According to Cori Schumacher, first-term councilwoman from Carlsbad, every one of the approximately 26 cities that has gone to court for similar Voting Rights Act cases has lost, with a grand total of about $14 million.

“It didn’t seem as though there was a very good case against Carlsbad, but we decided that instead of spending the city’s tax money, that we would switch to by-district voting voluntarily and save ourselves millions of dollars,” Schumacher said. “In voluntarily switching to a by-district voting structure, we would be retaining the community’s right to give input on that, and that was the most important element to the decision.”

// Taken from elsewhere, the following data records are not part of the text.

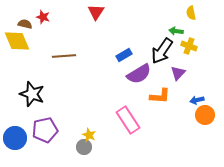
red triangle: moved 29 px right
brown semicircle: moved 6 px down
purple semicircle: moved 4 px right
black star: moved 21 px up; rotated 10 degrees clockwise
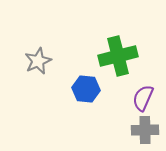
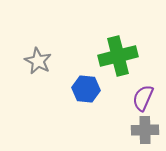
gray star: rotated 20 degrees counterclockwise
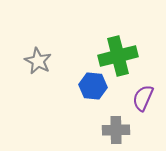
blue hexagon: moved 7 px right, 3 px up
gray cross: moved 29 px left
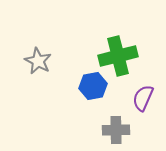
blue hexagon: rotated 16 degrees counterclockwise
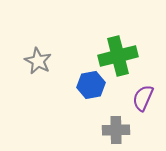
blue hexagon: moved 2 px left, 1 px up
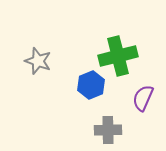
gray star: rotated 8 degrees counterclockwise
blue hexagon: rotated 12 degrees counterclockwise
gray cross: moved 8 px left
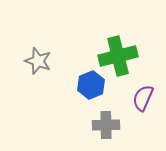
gray cross: moved 2 px left, 5 px up
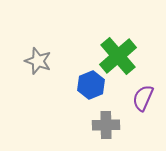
green cross: rotated 27 degrees counterclockwise
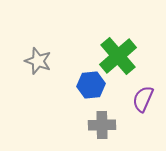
blue hexagon: rotated 16 degrees clockwise
purple semicircle: moved 1 px down
gray cross: moved 4 px left
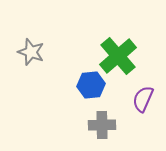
gray star: moved 7 px left, 9 px up
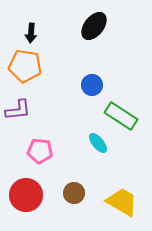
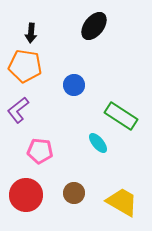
blue circle: moved 18 px left
purple L-shape: rotated 148 degrees clockwise
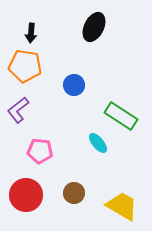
black ellipse: moved 1 px down; rotated 12 degrees counterclockwise
yellow trapezoid: moved 4 px down
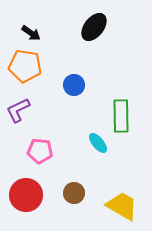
black ellipse: rotated 12 degrees clockwise
black arrow: rotated 60 degrees counterclockwise
purple L-shape: rotated 12 degrees clockwise
green rectangle: rotated 56 degrees clockwise
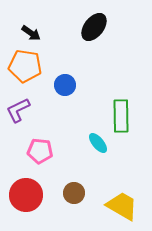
blue circle: moved 9 px left
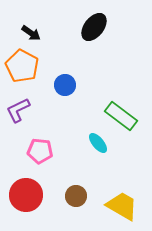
orange pentagon: moved 3 px left; rotated 20 degrees clockwise
green rectangle: rotated 52 degrees counterclockwise
brown circle: moved 2 px right, 3 px down
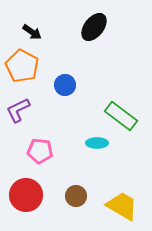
black arrow: moved 1 px right, 1 px up
cyan ellipse: moved 1 px left; rotated 50 degrees counterclockwise
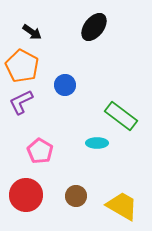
purple L-shape: moved 3 px right, 8 px up
pink pentagon: rotated 25 degrees clockwise
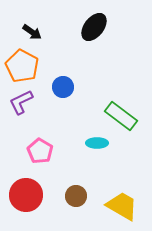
blue circle: moved 2 px left, 2 px down
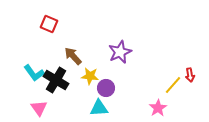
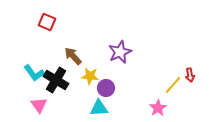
red square: moved 2 px left, 2 px up
pink triangle: moved 3 px up
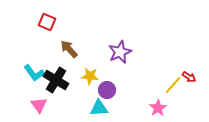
brown arrow: moved 4 px left, 7 px up
red arrow: moved 1 px left, 2 px down; rotated 48 degrees counterclockwise
purple circle: moved 1 px right, 2 px down
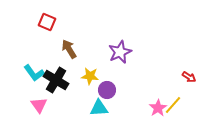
brown arrow: rotated 12 degrees clockwise
yellow line: moved 20 px down
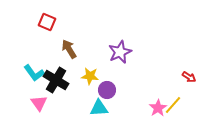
pink triangle: moved 2 px up
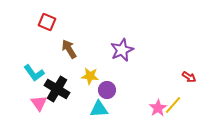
purple star: moved 2 px right, 2 px up
black cross: moved 1 px right, 9 px down
cyan triangle: moved 1 px down
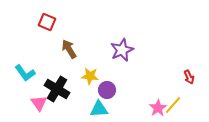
cyan L-shape: moved 9 px left
red arrow: rotated 32 degrees clockwise
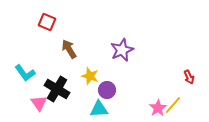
yellow star: rotated 12 degrees clockwise
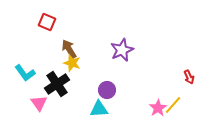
yellow star: moved 18 px left, 13 px up
black cross: moved 5 px up; rotated 25 degrees clockwise
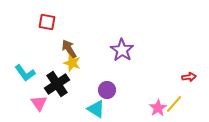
red square: rotated 12 degrees counterclockwise
purple star: rotated 15 degrees counterclockwise
red arrow: rotated 72 degrees counterclockwise
yellow line: moved 1 px right, 1 px up
cyan triangle: moved 3 px left; rotated 36 degrees clockwise
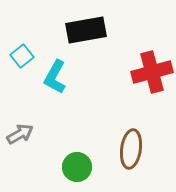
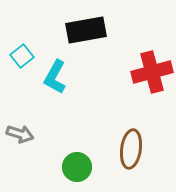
gray arrow: rotated 48 degrees clockwise
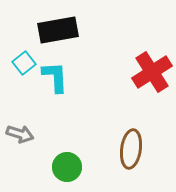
black rectangle: moved 28 px left
cyan square: moved 2 px right, 7 px down
red cross: rotated 18 degrees counterclockwise
cyan L-shape: rotated 148 degrees clockwise
green circle: moved 10 px left
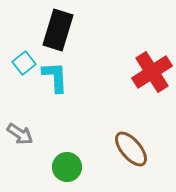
black rectangle: rotated 63 degrees counterclockwise
gray arrow: rotated 16 degrees clockwise
brown ellipse: rotated 48 degrees counterclockwise
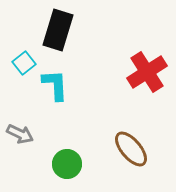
red cross: moved 5 px left
cyan L-shape: moved 8 px down
gray arrow: rotated 8 degrees counterclockwise
green circle: moved 3 px up
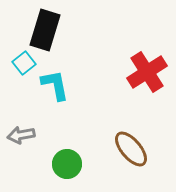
black rectangle: moved 13 px left
cyan L-shape: rotated 8 degrees counterclockwise
gray arrow: moved 1 px right, 1 px down; rotated 144 degrees clockwise
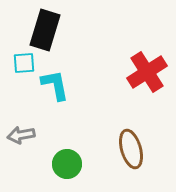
cyan square: rotated 35 degrees clockwise
brown ellipse: rotated 24 degrees clockwise
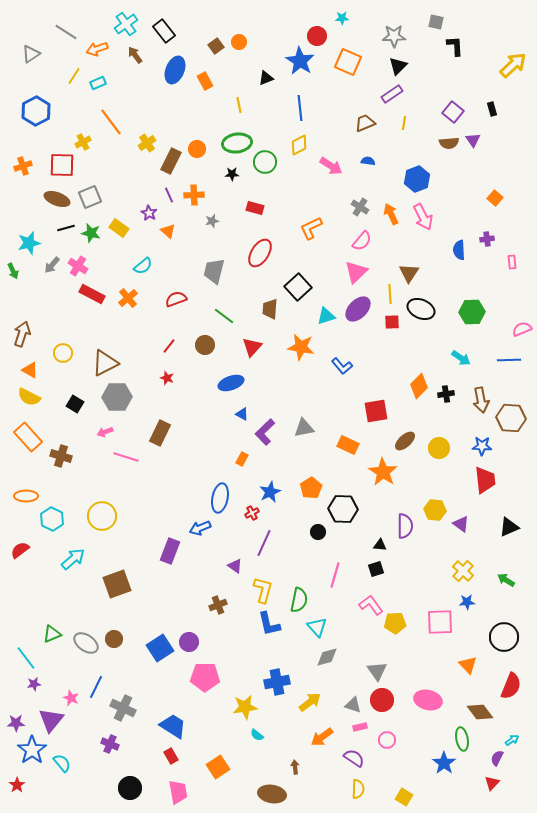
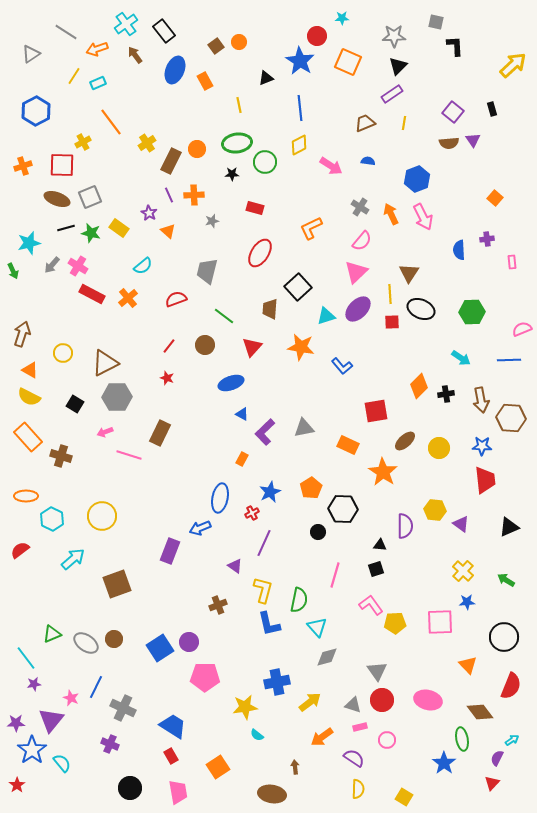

In order to keep the voters of Carlsbad involved with the process to switch to the by-district structure, the City Council held two workshops to educate the community about the process. In the end, the City Council chose a map designed by Arnie Cohen and Brian Flock, two Carlsbad residents, in lieu of the maps designed by professional demographers.

As a result of the decision to switch to a by-district election system, Schumacher will face fourth-term Councilman Mark Packard in a re-election next year as they both reside in the same district.

Schumacher said the switch from at-large to by-district councils in Carlsbad and Encinitas will likely have different effects in the two cities since Carlsbad has 114,000 residents versus Encinitas’ 63,000. She added that there could be potential positive and negative consequences of the new by-district voting structure.

“You may get elected officials that are only going to be paying attention to their district issues, and that could potentially create a situation where you have vote trading and less of a concern for the entire citywide policies,” Schumacher said. “On the positive side of things, you have the opportunity to re-enfranchise (sic) populations who may have their voices diluted, whether that is a coastal community of interest that is impacted by development — those folks could have the opportunity to weigh in where they were ignored before.

“That also applies to Latinos in the district — for us (Carlsbad), we went from 13 percent citywide to 22 percent of the voter population in the district being Latino.”

The key in governing in a by-district electoral system will be good communication streams between elected officials and their constituents, Schumacher added.

Lauren J. Mapp is a San Diego freelance writer. North Coast Current Editorial Director Roman S. Koenig contributed to this report.